There you are, sitting there watching the movie, eating popcorn, and yelling to the screen, 'Don't go in there, Stupid! Run! Go back! Don't open the door!' And what does that foolish girl do? Just the opposite of ever'thing you've sat right there in that gummed up seat and told her not to! She goes and opens the door and runs right into the ax-wielding maniac who's standing on her front porch!

Anyway, I fumbled with the key and unlocked the door. The paint around the keyhole looks like somebody attacked it with a nail. Maybe Brinkley can polish out some the scratches for me down at the station. I sure hope so. I made a mess of that door, Hadley.

I think it took me a half-dozen tries to get the thing in the ignition once I got into the car. I was still shaking like I had Saint Vidas Dance. I eased out of Sadie's parking lot. That thing is nothing but Pot Hole Alley! The one or two pieces of gravel she put down has long ago sunk in the mud and disappeared.

At least it hadn't been raining. I would have been axle-deep in mud if it had. Anyway, I was drivin' real slow. It was dark as pitch. It was either cloudy as all get out or a new moon. I dunno. The night just seemed to close in on me. I was afraid I'd have a panic attack. It just felt so dark and claustrophobic in the front seat of that car.

I swear I had my high beams on, but they didn't seem much brighter than a candle's flame. It was like a fog of black just ate up the light and made it hard to see. Felt like I was driving through crude oil.

I was making the turnoff onto the hard-surface road out of the parking lot when I saw it. I don't know what it was. It was tall, like Button, dressed in black. It had a black hood just like the one Button wore. It was shiny. Real shiny. That's what I noticed first. All black and shiny.

I was blinded for a second by the glare the outfit threw from my high beams. It had a white face. I saw that much. Well, the neck at least. I didn't see the features. It had a black cloth over its face with eye holes cut out.
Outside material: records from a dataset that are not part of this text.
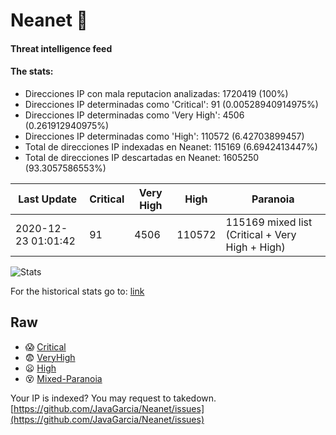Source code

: # Neanet :hocho:
#### Threat intelligence feed
#### The stats:

- Direcciones IP con mala reputacion analizadas: 1720419 (100%)
- Direcciones IP determinadas como 'Critical':  91 (0.00528940914975%)
- Direcciones IP determinadas como 'Very High':  4506 (0.261912940975%)
- Direcciones IP determinadas como 'High':  110572 (6.42703899457)
- Total de direcciones IP indexadas en Neanet:  115169 (6.6942413447%)
- Total de direcciones IP descartadas en Neanet:  1605250 (93.3057586553%)

| Last Update | Critical | Very High | High | Paranoia |
| --- | --- | --- | --- | --- |
| 2020-12-23 01:01:42 | 91 | 4506 | 110572 | 115169 mixed list (Critical + Very High + High)|

![Stats](https://docs.google.com/spreadsheets/d/e/2PACX-1vSnaNMIXVabIpDJjufMlzH7poXnshF3mgd8Is1g9ytUEzVsP5my4Trn8f-xkoLLQ38xpL3HtmUexLo6/pubchart?oid=501124687&format=image)

For the historical stats go to: [link](/stats.csv)
## Raw
- :scream: [Critical](https://raw.githubusercontent.com/JavaGarcia/Neanet/master/blacklists/neanet_critical.txt)
- :fearful: [VeryHigh](https://raw.githubusercontent.com/JavaGarcia/Neanet/master/blacklists/neanet_veryHigh.txtt)
- :frowning: [High](https://raw.githubusercontent.com/JavaGarcia/Neanet/master/blacklists/neanet_high.txt)
- :dizzy_face: [Mixed-Paranoia](https://raw.githubusercontent.com/JavaGarcia/Neanet/master/blacklists/neanet_all.txt)


Your IP is indexed? You may request to takedown. [https://github.com/JavaGarcia/Neanet/issues](https://github.com/JavaGarcia/Neanet/issues)


























































































































































































































































































































































































































































































































































































































































































































































































































































































































































































































































































































































































































































































































































































































































































































































































































































































































































































































































































































































































































































































































































































































































































































































































































































































































































































































































































































































































































































































































































































































































































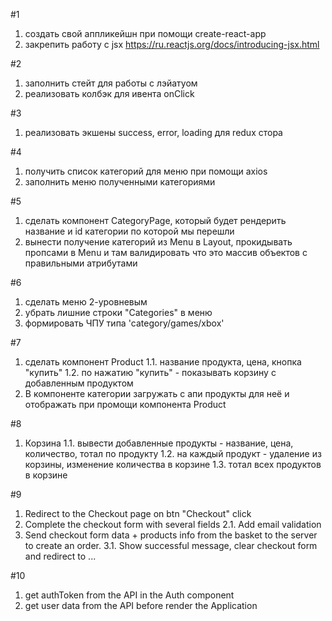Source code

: #1
1. создать свой аппликейшн при помощи create-react-app
2. закрепить работу с jsx https://ru.reactjs.org/docs/introducing-jsx.html

#2 
1. заполнить стейт для работы с лэйатуом
2. реализовать колбэк для ивента onClick

#3
1. реализовать экшены success, error, loading для redux стора

#4
1. получить список категорий для меню при помощи axios
2. заполнить меню полученными категориями

#5
1. сделать компонент CategoryPage, который будет рендерить название и id категории по которой мы перешли
2. вынести получение категорий из Menu в Layout, прокидывать пропсами в Menu и там валидировать что это массив объектов с правильными атрибутами

#6
1. сделать меню 2-уровневым
2. убрать лишние строки "Categories" в меню
3. формировать ЧПУ типа 'category/games/xbox'

#7
1. сделать компонент Product 
1.1. название продукта, цена, кнопка "купить"
1.2. по нажатию "купить" - показывать корзину с добавленным продуктом
2. В компоненте категории загружать с апи продукты для неё и отображать при промощи компонента Product

#8
1. Корзина
1.1. вывести добавленные продукты - название, цена, количество, тотал по продукту
1.2. на каждый продукт - удаление из корзины, изменение количества в корзине
1.3. тотал всех продуктов в корзине

#9
1. Redirect to the Checkout page on btn "Checkout" click
2. Complete the checkout form with several fields
2.1. Add email validation
3. Send checkout form data + products info from the basket to the server to create an order.
3.1. Show successful message, clear checkout form and redirect to ...

#10
1. get authToken from the API in the Auth component
2. get user data from the API before render the Application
It stood by the road and spread its arms.

I was so scared! I screamed bloody murder. Right in the car. I don't know how I kept from wettin' my britches, but I did. 

I floored the gas pedal and squalled rubber and beat the bushes for the hard-surface road. I was speeding all the way down the mountain. I'm lucky I didn't wrap that car around a tree. But I made it home. I was never so happy to see my driveway in all my life! I ain't never been so frightened in all my life neither!"

"You were still shaken from seeing Dara Elanor," said Hadley, "in the parking lot at Sadie's."

"You still don't believe me," said Lou Edna. "Well, how do you explain this? Is this a figment of my imagination, too?"

Lou Edna handed Hadley a piece of folded butcher paper. Hadley opened it up. Inside was a chicken bone with a red string tied to one end.

"It was tied to a light fixture near my door. Blood-red powder was all over my steps, too," said Lou Edna.

"Lou," Hadley said, "it looks like you made somebody around here awfully mad."